STUDY MATERIAL START

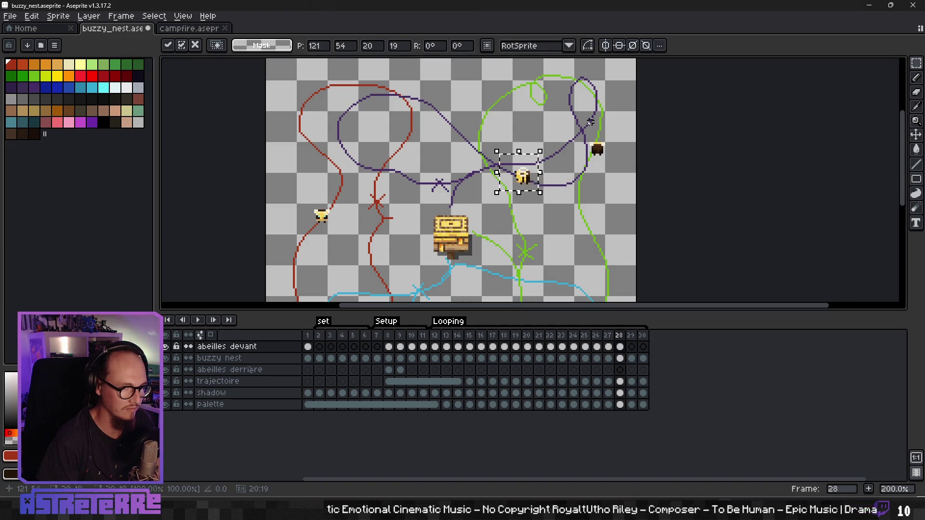
{"action": "mouse_move", "coordinate": [590, 121]}
{"action": "left_mouse_down"}
{"action": "mouse_move", "coordinate": [617, 167]}
{"action": "mouse_move", "coordinate": [608, 121]}
{"action": "left_mouse_up"}
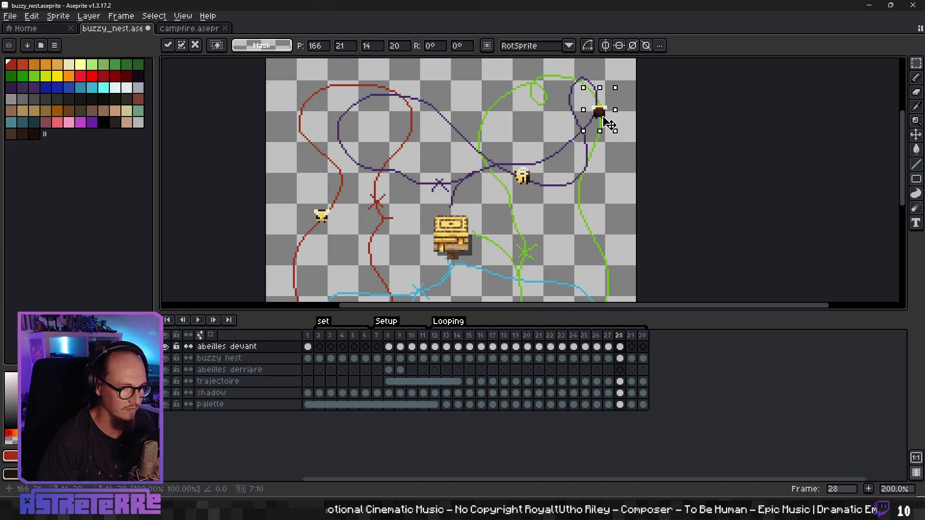
{"action": "key", "text": "Return"}
Move the left bee down-left along the red path
{"action": "scroll", "coordinate": [482, 159], "scroll_direction": "down", "scroll_amount": 2}
{"action": "scroll", "coordinate": [452, 177], "scroll_direction": "up", "scroll_amount": 1}
{"action": "scroll", "coordinate": [452, 176], "scroll_direction": "up", "scroll_amount": 2}
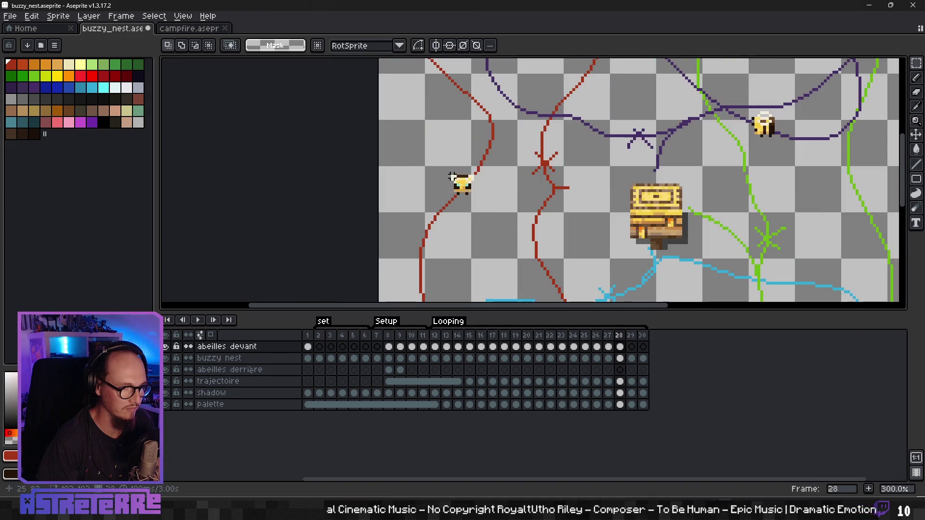
{"action": "left_click_drag", "start_coordinate": [478, 209], "coordinate": [448, 229]}
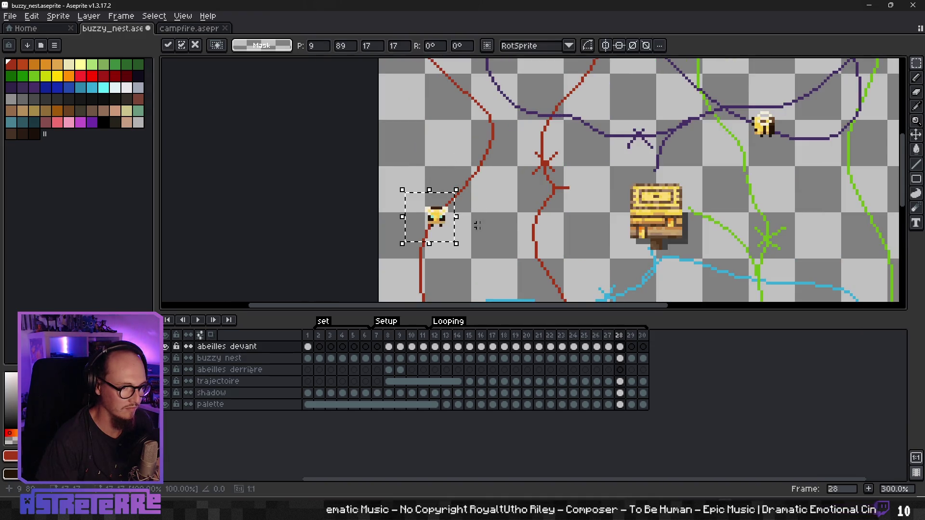
{"action": "key", "text": "Return"}
Select the bee on the blue path and delete it
{"action": "scroll", "coordinate": [502, 234], "scroll_direction": "down", "scroll_amount": 2}
{"action": "scroll", "coordinate": [481, 249], "scroll_direction": "up", "scroll_amount": 2}
{"action": "left_click_drag", "start_coordinate": [469, 218], "coordinate": [523, 267]}
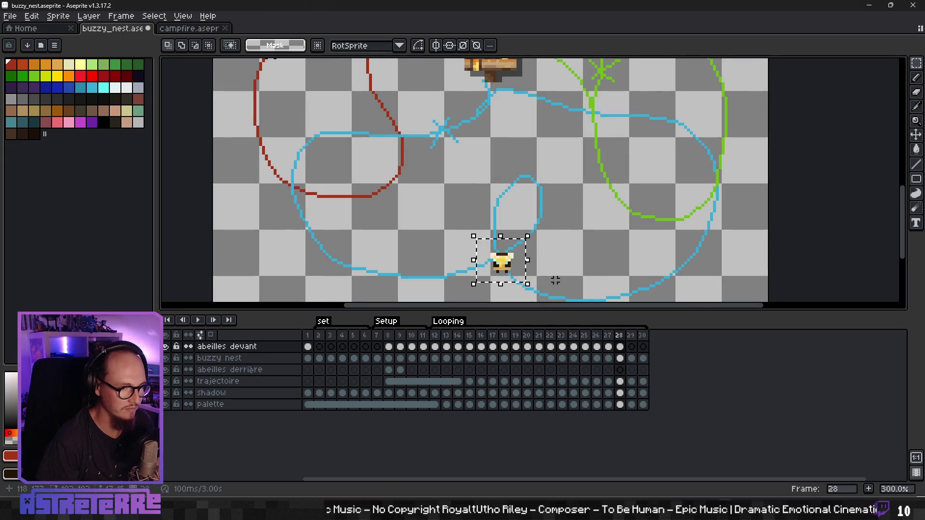
{"action": "left_click_drag", "start_coordinate": [496, 230], "coordinate": [504, 233]}
{"action": "key", "text": "Delete"}
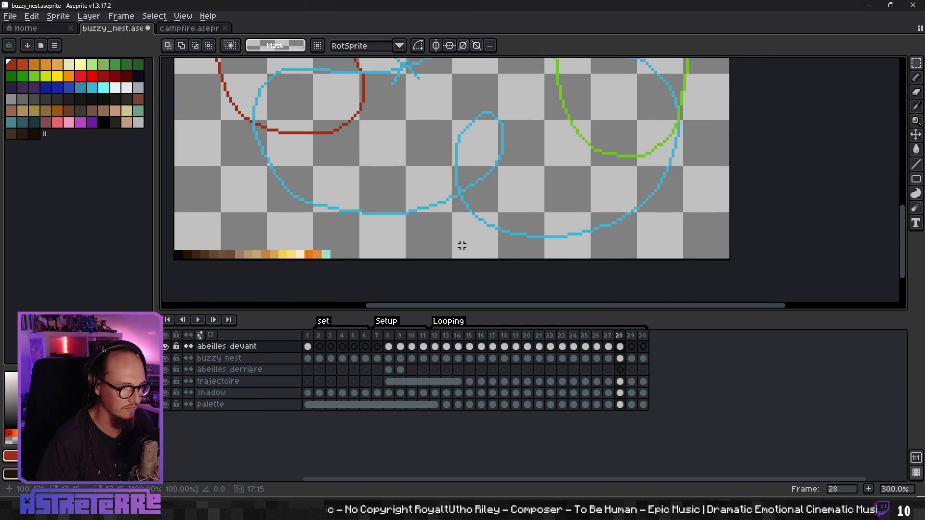
Copy the fourth bee from frame 1 and paste it onto the blue path's loop in frame 28
{"action": "left_click", "coordinate": [308, 347]}
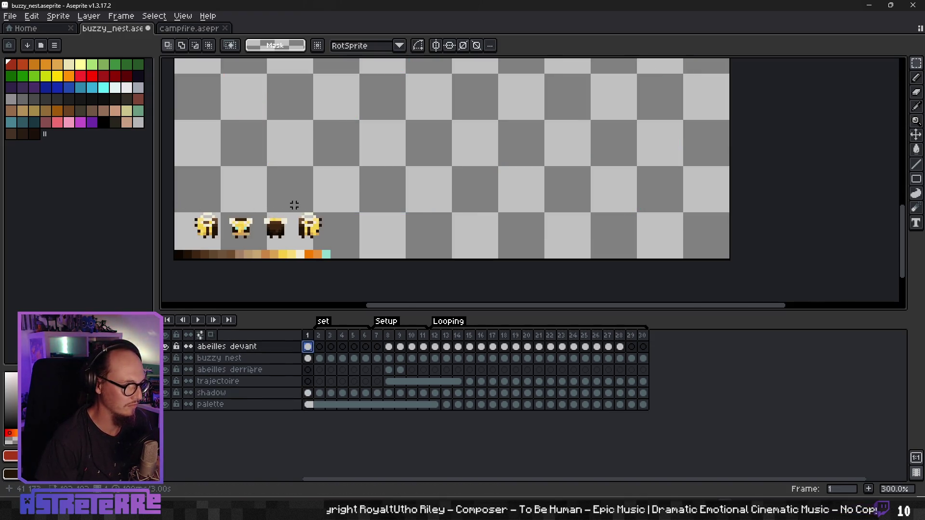
{"action": "left_click_drag", "start_coordinate": [334, 248], "coordinate": [336, 246]}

STUDY MATERIAL END

- AIM OF THE TASK
Return, from the material above, every line with the word "path".

- SOLUTION TO THE PROBLEM
Move the left bee down-left along the red path
Select the bee on the blue path and delete it
Copy the fourth bee from frame 1 and paste it onto the blue path's loop in frame 28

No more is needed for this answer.